The remaining two-thirds of enrollees stick with original Medicare. Of those, many pair it with a standalone Part D prescription drug plan, as well as a supplemental plan — aka "Medigap." Those policies cover some of your costs associated with Medicare, including copays or coinsurance associated with Parts A and B. They, too, limit what you'll pay out of pocket each year.

Your Medigap policy

While a number of companies offer Medigap insurance, they can only offer policies from a list of about 10 standardized plans. Each is simply assigned a letter: A, B, C, D, F, G, K, L, M and N. Some states also offer high-deductible versions of Plan F and G. (There also are Medicare Select plans, which are Medigap plans that are network-based and are available in some places.)

"Because the plans are standardized in most states, you may be able to remain with the same plan," said Elizabeth Gavino, founder of Lewin & Gavino and an independent broker and general agent for Medicare plans.

However, she said, the cost may be lower or higher than what you've been paying, depending on where you're moving.

Call your carrier and tell them the new ZIP code, and they'll let you know the cost. Sometimes you'll get pleasantly surprised that it's lower.
Danielle Roberts
Co-founder of Boomer Benefits

For instance, for a woman turning 65 this year, the cost for Plan G among the top 10 markets ranges from just under $92 per month in Chicago to $476 monthly in New York, according to the American Association for Medicare Supplement Insurance. For men, the range is about $104 in Chicago to $509 in Philadelphia.

"Call your carrier and tell them the new ZIP code, and they'll let you know the cost," said Danielle Roberts, co-founder of Boomer Benefits, a Medicare insurance agency. "Sometimes you'll get pleasantly surprised that it's lower."

If it's not, you could look for a cheaper policy. However, you may have to undergo medical underwriting. Medigap policies come with their own rules for enrolling, and some states have different enrollment standards than others. 

Your Part D prescription drug plan

If you have a standalone Part D plan for prescription drug coverage, you'll need to sign up for a new one in your new state of residence. 

"The Part D benefits may be different in another state," Roberts said. "Even if the plan has the same name, you still have to switch because those plans are state-specific."

You get two months to do that — otherwise you would need to wait until the next open enrollment (in the fall) and could be penalized for having no acceptable prescription drug coverage.
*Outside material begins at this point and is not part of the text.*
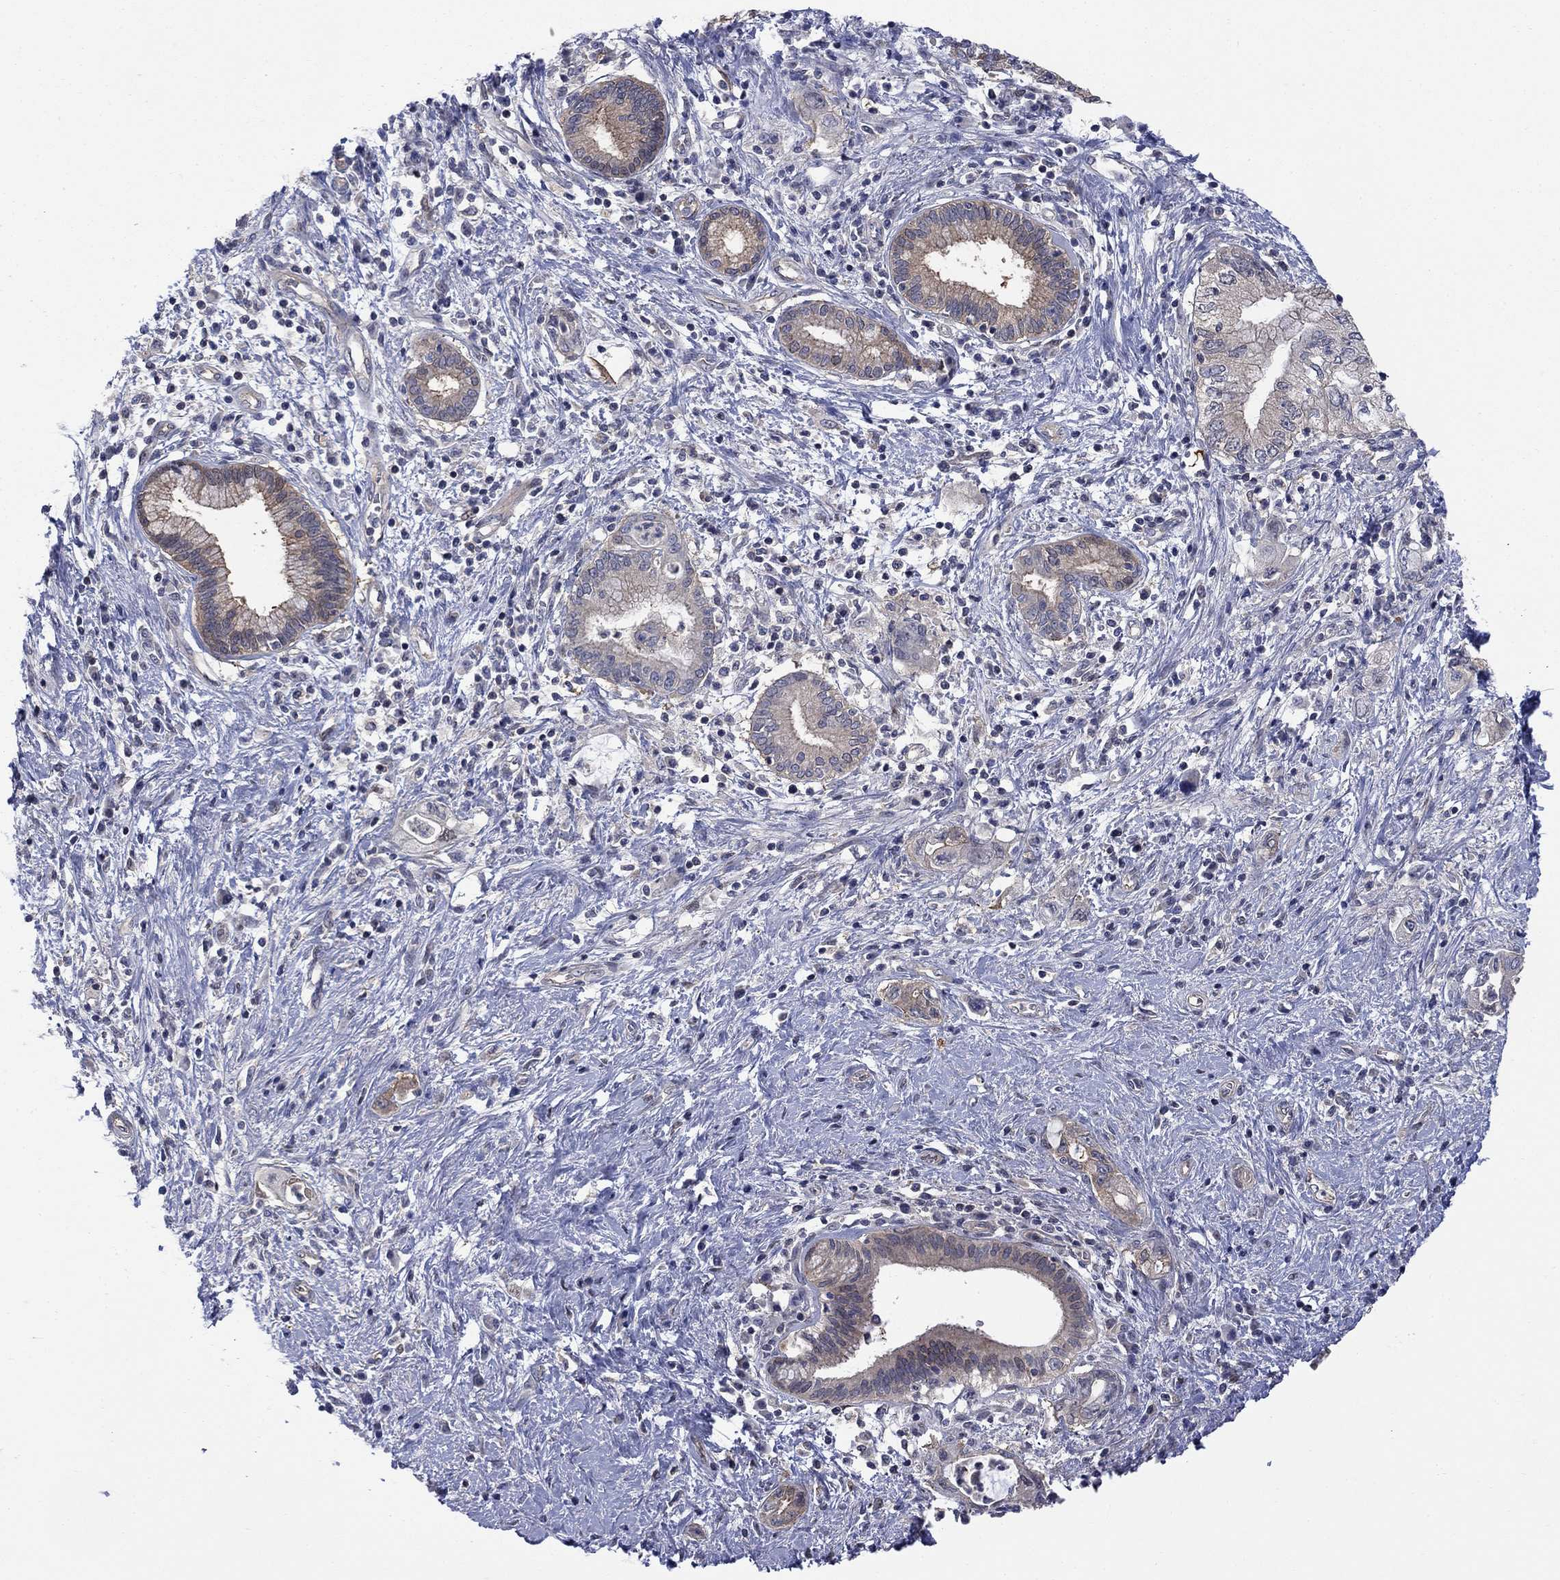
{"staining": {"intensity": "weak", "quantity": "25%-75%", "location": "cytoplasmic/membranous"}, "tissue": "pancreatic cancer", "cell_type": "Tumor cells", "image_type": "cancer", "snomed": [{"axis": "morphology", "description": "Adenocarcinoma, NOS"}, {"axis": "topography", "description": "Pancreas"}], "caption": "Weak cytoplasmic/membranous positivity is seen in about 25%-75% of tumor cells in adenocarcinoma (pancreatic).", "gene": "PDZD2", "patient": {"sex": "female", "age": 73}}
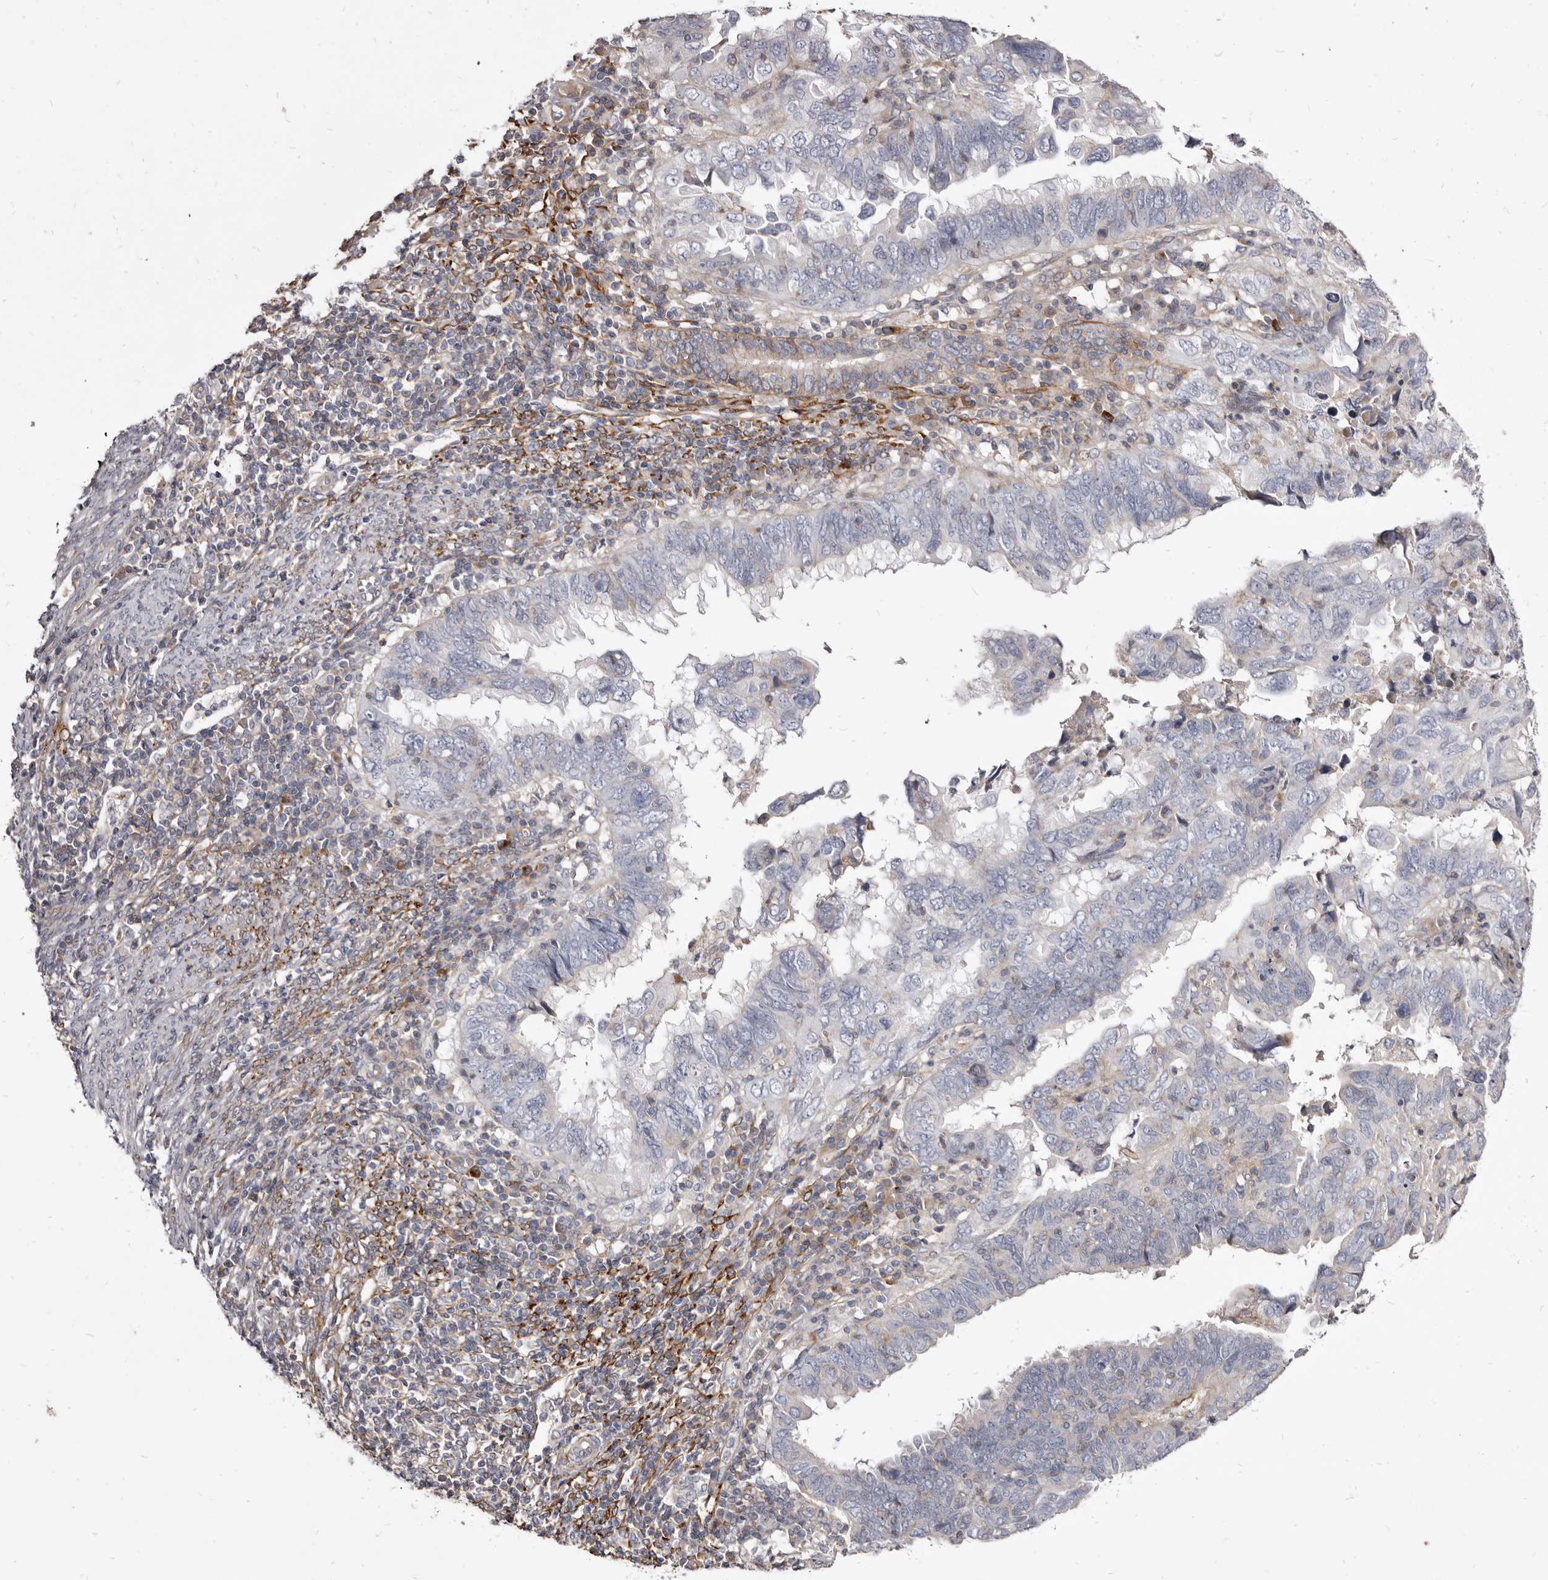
{"staining": {"intensity": "negative", "quantity": "none", "location": "none"}, "tissue": "endometrial cancer", "cell_type": "Tumor cells", "image_type": "cancer", "snomed": [{"axis": "morphology", "description": "Adenocarcinoma, NOS"}, {"axis": "topography", "description": "Uterus"}], "caption": "The micrograph demonstrates no significant expression in tumor cells of endometrial cancer (adenocarcinoma). (Stains: DAB immunohistochemistry with hematoxylin counter stain, Microscopy: brightfield microscopy at high magnification).", "gene": "FAS", "patient": {"sex": "female", "age": 77}}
Those penalties are 1% of the national base premium ($32.74 for 2020) for each full month that you didn't have coverage.

Your Advantage Plan

The availability of Advantage Plans — and the specifics of each plan — vary from state to state. This means that as with standalone Part D prescription plans, you'll still need to enroll in a new Advantage option even if it's called the same thing.

"The specifics inside the plans will be different, including the network," Roberts said.

You also get two months to make this switch.

If you're considering a move to an area where the Advantage Plan options are limited — often in more rural areas — and one is not suitable, you can consider a Medigap plan. Again, however,  you may have to undergo medical underwriting, depending on the specifics of your situation.